Bangkalan
berasal dari kata “bangka” dan ”la-’an” yang artinya sudah matilah. Istilah ini
diambil dari cerita legenda tewasnya pemberontak sakti Ki Lesap yang tewas di
Madura Barat.
Menurut cerita, setelah kejayaan Arya Wiraraja sebagai adipati pertama di Madura, maka pada dekade berikutnya perubahan jaman mulai membentuk karakter orang-orang Madura. Jaman yang penuh pergulatan dan perjuangan kala itu.
Yang paling mengenaskan ialah saat kolonial Belanda bercokol di Madura. Dan saat itulah banyak timbul pemberontakan-pemberontakan, yang kerap dikenal dengan pemberontakan Trunojoyo, Ke’ (Pak) Lesap, Sakerah dan lainnya.
Tampilnya Pangeran Trunojoyo sebagai pahlawan melawan penjajah merupakan awal kebangkitan Madura sebagai langkah menuju pemberontakan berikutnya. Trunojoyo putra Pangeran Waluyo yang pada dasarnya berjuang untuk membasmi ketidak adilan disambut gegap gempita oleh rakyat Madura setelah meninggalkan Mataram yang kemudian menaklukkan seluruh Madura.
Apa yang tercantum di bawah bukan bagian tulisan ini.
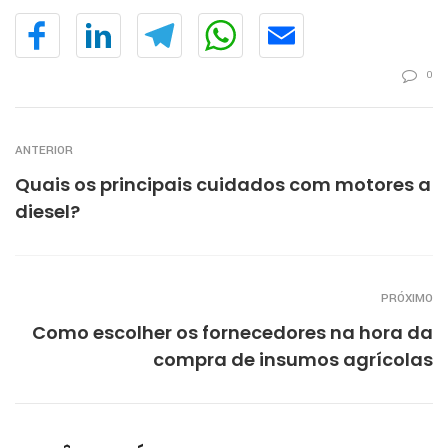
0
ANTERIOR
Quais os principais cuidados com motores a
diesel?
PRÓXIMO
Como escolher os fornecedores na hora da
compra de insumos agrícolas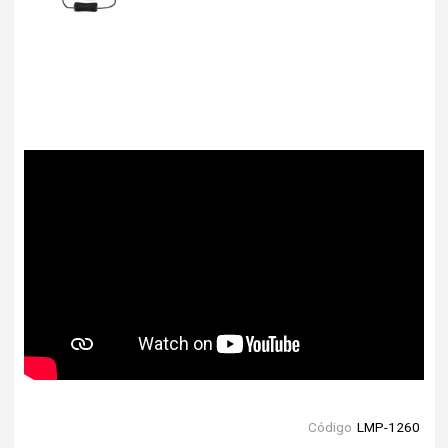
Código
LMP-1260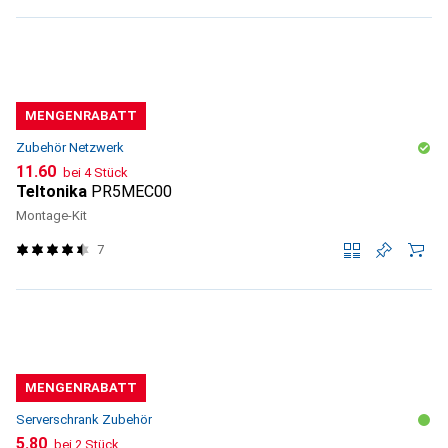
MENGENRABATT
Zubehör Netzwerk
CHF
11.60
bei 4 Stück
Teltonika
PR5MEC00
Montage-Kit
7
MENGENRABATT
Serverschrank Zubehör
CHF
5.80
bei 2 Stück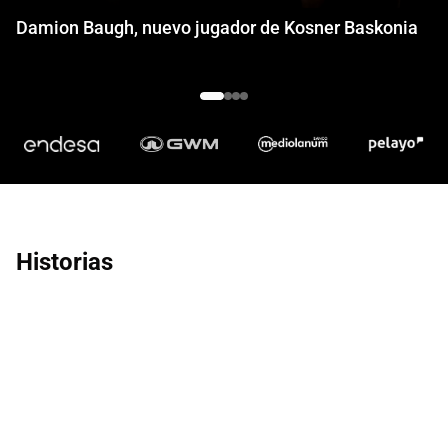
Damion Baugh, nuevo jugador de Kosner Baskonia
Historias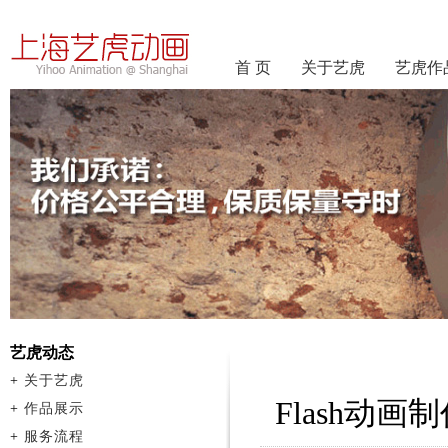
首 页
关于艺虎
艺虎作
艺虎动态
+
关于艺虎
Flash动
+
作品展示
+
服务流程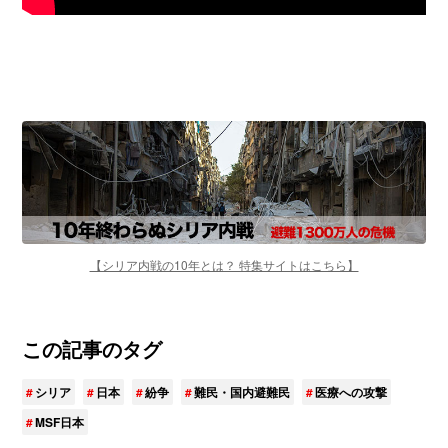
【シリア内戦の10年とは？ 特集サイトはこちら】
この記事のタグ
シリア
日本
紛争
難民・国内避難民
医療への攻撃
MSF日本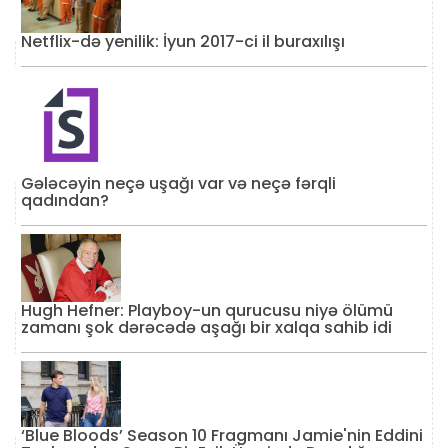
Netflix-də yenilik: İyun 2017-ci il buraxılışı
Gələcəyin neçə uşağı var və neçə fərqli
qadından?
Hugh Hefner: Playboy-un qurucusu niyə ölümü
zamanı şok dərəcədə aşağı bir xalqa sahib idi
‘Blue Bloods’ Season 10 Fragmanı Jamie'nin Eddini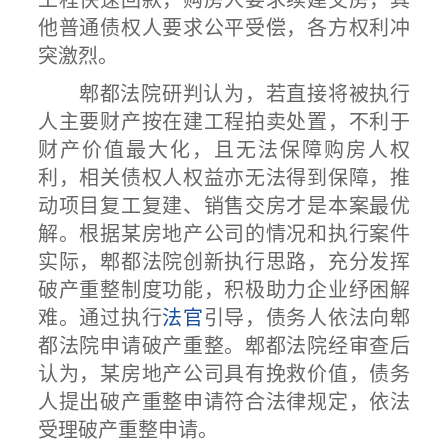
工程快速回款，购房人要求续建交房，其
他普通债权人要求公平受偿，各方权利冲
突激烈。
郫都法院研判认为，若直接将被执行
人主要财产按在建工程拍卖处置，不利于
财产价值最大化，且无法保障购房人权
利，相关债权人权益亦无法得到保障，推
动项目复工复建、销售交房才是本案最优
解。根据某房地产公司的情况和执行案件
实际，郫都法院创新执行思路，充分发挥
破产重整制度功能，积极助力企业纾困解
难。通过执行
法官
引导，债务人依法向郫
都法院申请破产重整。郫都法院经审查后
认为，某房地产公司具有挽救价值，债务
人提出破产重整申请符合法律规定，依法
受理破产重整申请。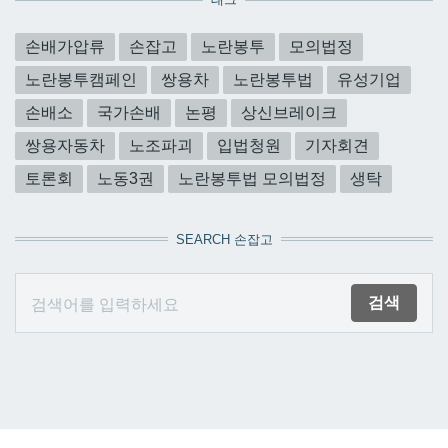
손배가압류
손잡고
노란봉투
모의법정
노란봉투캠페인
쌍용차
노란봉투법
유성기업
손배소
국가손배
논평
상신브레이크
쌍용자동차
노조파괴
입법청원
기자회견
토론회
노동3권
노란봉투법 모의법정
생탁
SEARCH 손잡고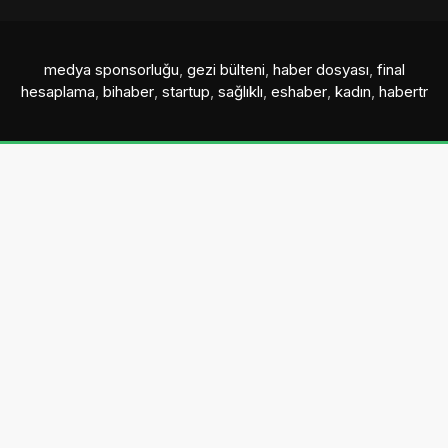
medya sponsorluğu
,
gezi bülteni
,
haber dosyası
,
final
hesaplama
,
bihaber
,
startup
,
sağlıklı
,
eshaber
,
kadın
,
habertr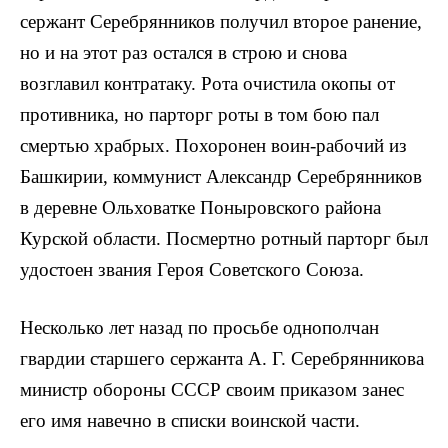
сержант Серебрянников получил второе ранение,
но и на этот раз остался в строю и снова
возглавил контратаку. Рота очистила окопы от
противни­ка, но парторг роты в том бою пал
смертью храбрых. Похоронен воин-рабочий из
Башкирии, коммунист Александр Серебрянников
в деревне Ольховатке Поныровского района
Курской области. Посмертно ротный парторг был
удостоен звания Героя Советского Союза.
Несколько лет назад по просьбе однополчан
гвардии старшего сержанта А. Г. Серебрянникова
министр обо­роны СССР своим приказом занес
его имя навечно в списки воинской части.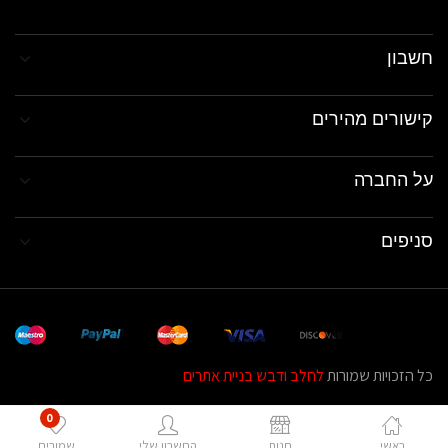
חשבון
קישורים מהירים
על החברה
סניפים
כל הזכויות שמורות
לחלב ודבש בניית אתרים
0
ראשי
חנות
החשבון שלי
שמורים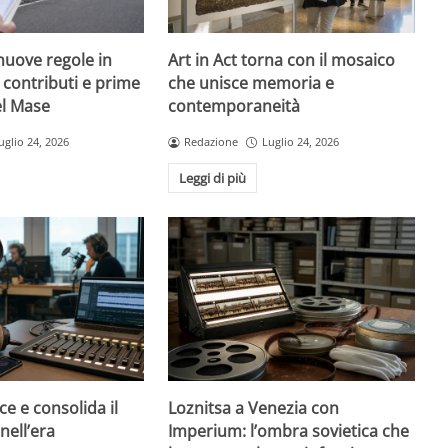
nuove regole in
Art in Act torna con il mosaico
, contributi e prime
che unisce memoria e
el Mase
contemporaneità
uglio 24, 2026
Redazione
Luglio 24, 2026
Leggi di più
ce e consolida il
Loznitsa a Venezia con
nell’era
Imperium: l’ombra sovietica che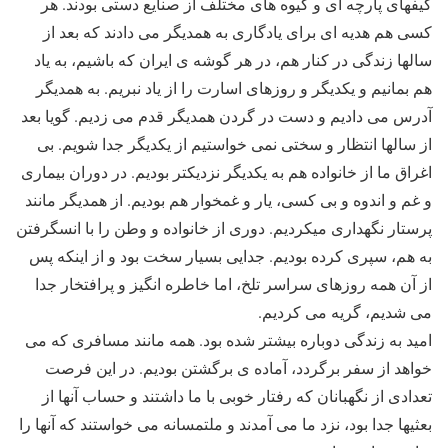
کیفهای پارچه ای و گیوه های مختلف از صنایع دستی بودند. هر
کسی هم هدیه ای برای یادگاری به همدیگر می دادند که بعد از
سالها زندگی در کنار هم، در هر گوشه ی ایران که باشیم، به یاد
هم بمانیم و یکدیگر و روزهای اسارت را از یاد نبریم. به همدیگر
آدرس می دادیم و دست در گردن همدیگر قدم می زدیم. گویا بعد
از سالها انتظار و سختی نمی خواستیم از یکدیگر جدا شویم. بی
اغراق ما از خانواده هم به یکدیگر نزدیکتر بودیم. در دوران بیماری
و غم و اندوه و بی کسی، یار و غمخوار هم بودیم. از همدیگر مانند
پرستار نگهداری میکردیم. دوری از خانواده و وطن را با انسگرفتن
به هم، سپری کرده بودیم. جدایی بسیار سخت بود و از اینکه پس
از آن همه روزهای سراسر تلخ، اما خاطره انگیز و پرافتخار جدا
می شدیم، گریه می کردیم.
امید به زندگی دوباره بیشتر شده بود. همه مانند مسافری که می
خواهد از سفر برگردد، آماده ی برگشتن بودیم. در این فرصت
تعدادی از نگهبانان که رفتار خوبی با ما داشتند و حساب آنها از
بعثیها جدا بود، نزد ما می آمدند و ملتمسانه می خواستند که آنها را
Pada perjuangan berikutnya, Trunojoyo mendapat bantuan dari orang-orang Makasar yang melakukan perampokan-perampokan dilautan sekitar Jawa Timur setelah Makasar jatuh. Dari persekutuan Makasar-Madura itulah yang kemudian diperkuat perkawinan Putri Trunojoyo dengan tokoh dari Makasar, Karaeng Galesong. Menjadikan keterpaduan wilayah yang berjarak jauh itu.
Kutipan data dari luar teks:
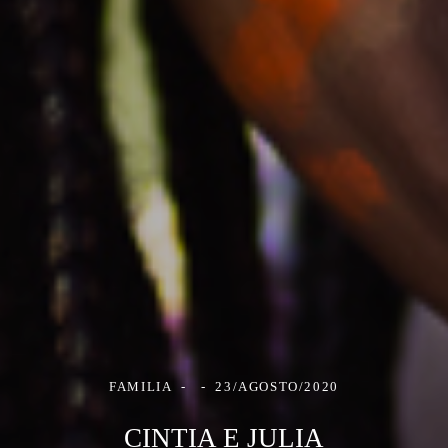
FAMILIA
23/AGOSTO/2020
CINTIA E JULIA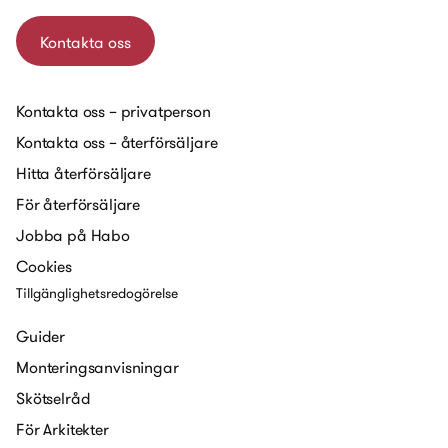
Kontakta oss
Kontakta oss – privatperson
Kontakta oss – återförsäljare
Hitta återförsäljare
För återförsäljare
Jobba på Habo
Cookies
Tillgänglighetsredogörelse
Guider
Monteringsanvisningar
Skötselråd
För Arkitekter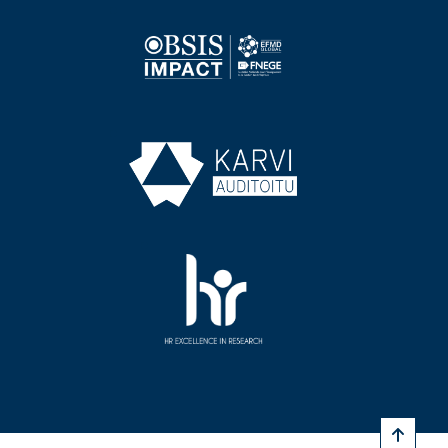
Image
Image
Image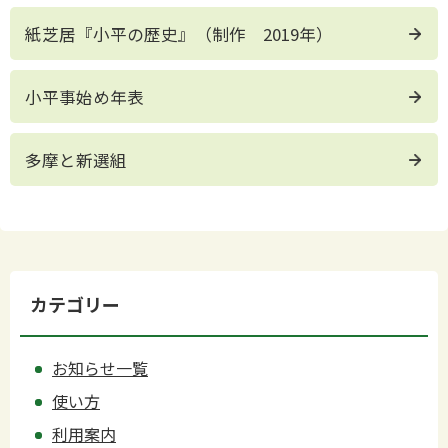
紙芝居『小平の歴史』（制作 2019年）
小平事始め年表
多摩と新選組
カテゴリー
お知らせ一覧
使い方
利用案内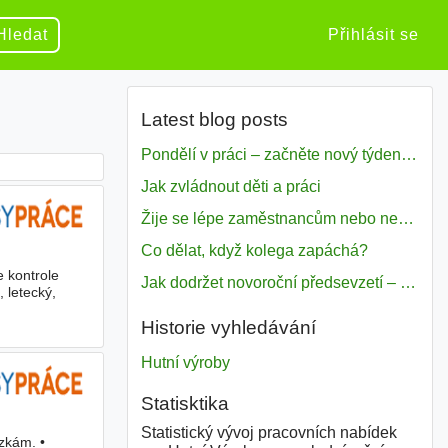
Hledat
Přihlásit se
Latest blog posts
Pondělí v práci – začněte nový týden s motivací
Jak zvládnout děti a práci
Žije se lépe zaměstnancům nebo nezavislým pracovníkům
Co dělat, když kolega zapáchá?
 kontrole
Jak dodržet novoroční předsevzetí – naše tipy pro dobrý začátek roku 2018
 letecký,
Historie vyhledávání
Hutní výroby
Statisktika
Statistický vývoj pracovních nabídek
zkám. •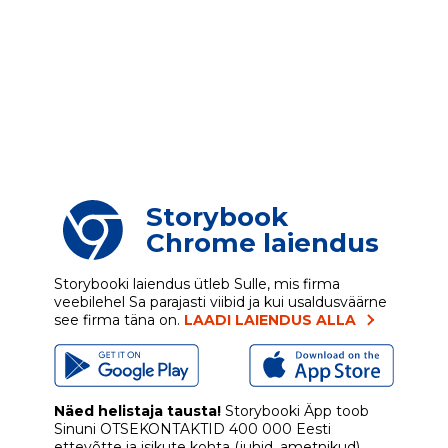
Storybook
Chrome laiendus
Storybooki laiendus ütleb Sulle, mis firma
veebilehel Sa parajasti viibid ja kui usaldusväärne
see firma täna on.
LAADI LAIENDUS ALLA
Näed helistaja tausta!
Storybooki Äpp toob
Sinuni
OTSEKONTAKTID
400 000 Eesti
ettevõtte ja isikute kohta (juhid, ametnikud).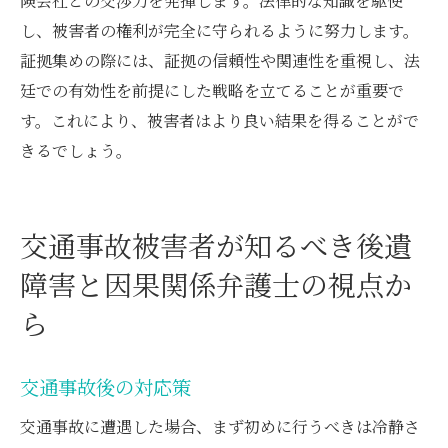
険会社との交渉力を発揮します。法律的な知識を駆使
し、被害者の権利が完全に守られるように努力します。
証拠集めの際には、証拠の信頼性や関連性を重視し、法
廷での有効性を前提にした戦略を立てることが重要で
す。これにより、被害者はより良い結果を得ることがで
きるでしょう。
交通事故被害者が知るべき後遺
障害と因果関係弁護士の視点か
ら
交通事故後の対応策
交通事故に遭遇した場合、まず初めに行うべきは冷静さ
Keterpaduan itu dapat dibuktikan, bahwa banyak hal persamaan antara keduanya. Baik secara hidup masyarakatnya, watak, maupun sikap kesehariannya. Bahkan di Madura sendiri (pulau Kangean-Sumenep), bahasa yang dipergunakan bahasa daerah yang dipengaruhi oleh bahasa Madura, Bugis, Jawa dan Melayu.
Tokoh lain yang kerap menjadi kebanggan orang Madura, ialah Ke’ Lesap. Dalam cerita disebutkan, bahwa Ke’ Lesap memilikissebuah golok dan dapat disuruh mengamuk sendiri tanpa ada yang memegangnya. Karena kesaktian-kesaktian yang dimiliki, ia makin menjadi kesohor sampai seluruh pelosook Madura. Pada akhirnya, Ke’ Lesap merasa yakin, bahwa ia sudah cukup mampu untuk mulai mengobarkan api pemberontakan. Keahlian dan kemasyhurannya, banyak membawa simpati kepada rakyat, sehingga sehingga pada saat turun dari pertapaan (Gunung Payudan) dengan sangat mudah dapat menaklukkan desa-desa yang didatangi.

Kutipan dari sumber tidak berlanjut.